Monday 9th June
Today we travel from Kuşadası to Çanakkale, or as we know it, Gallipoli, stopping off to see two ancient cities en route: Pergamon and Troy.
I don’t have a huge passion for Ancient Greek or Roman culture and only ever learned about some of the stories because I was a drama geek at school. The fact that I’ve taken next to no notes for today is probably pretty telling. One quite useless piece of information that I retained was that Pergomonians used to import Papyrus from Egypt for their writing. When the relationship between the two disintegrated they created parchment. Also, Pergamon is home to the worlds steepest amphitheatre.
I had been warned that Troy was pretty over-rated. But I felt as though it’s something you should say you have done. I’m still very confused about the city and it’s history. Only half of the historians claim that the great battle of Troy happened. However the story was recorded 500 years after the alleged battle?
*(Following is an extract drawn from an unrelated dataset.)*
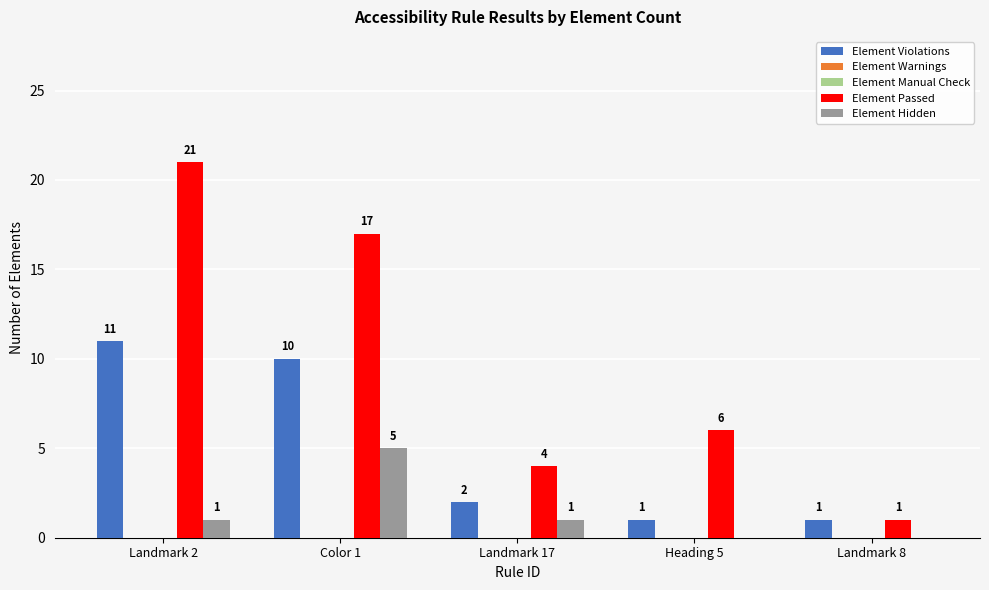

How many bars are there in each group?

5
And there was no actual evidence and definitely no giant horse. The boundary between gods and real people was also confusing for me. Zeus and Athena are a myth but Helen and Paris were real? But didn’t a human fall in love with a god or vice versa and that’s why the whole war started? I’m content staying confused about this and resist the need to harass Shaggy with a million (more) questions. What I do learn is that Troy is one of the oldest Ancient Greek cities with its construction date sitting somewhere around 3000 BC. Contributing to its destruction would have been at least one major earthquake, warfare, and the fact that it was excavated by a greedy guy searching for its treasury whom had no knowledge about archaeology. Picture a boisterous toddler searching for his favourite teddy at the bottom of a huge toy basket. Now the city is his messy bedroom. And it’s no wonder people say it is over-rated, especially if they are visiting it after having seen Ephesus, and even Pergamon, where the ruins aren’t as… ruined?
We check into the Grand Anzac in Çanakkale and are let loose to find our own dinner. An embarrassing amount of people head (or in my case run) straight to Maccas.
The McBeefy Alaturka is my choice (because that’s still being cultural right?) and I devour every mouthful. We explore the city for a few hours, impressed with the amount of (I hate to say normal but that’s the easiest way to describe it) normal clothes shops and the humming atmosphere. It is not a conservative city and the people are friendly and I feel relaxed and alive at the same time. I was expecting to see more Kiwis and Australians about but that wasn’t the case. It’s definitely one of my favourite stops. I pick up a jump suit, locally made, with a beautiful red and blue design.
That night my arm doesn’t have to be twisted too hard to convince me to head out and explore the night life, besides I have a new outfit. Our cosmopolitan group of two Aussies, a Kiwi, an Argentinian and two Koreans stick out at the small bar we choose. But unlike in Konya, we feel embraced instead of judged with a number of locals coming to dance with us.
There is a local rock group playing. Can’t understand a word they’re saying but it’s easy listening (and dancing). The only “English” song is an interesting rendition of “Ain’t Nothing but a Houndog” where they have clearly just learnt the key vowel sounds and have no idea what they’re saying. Humorous and very enjoyable none the less. We have only one or two drinks each before calling it a night shortly after midnight, everyone prepared that we have a somber day ahead of us tomorrow and it wouldn’t feel right to be trailing the headstones of brave men with a thumping hangover.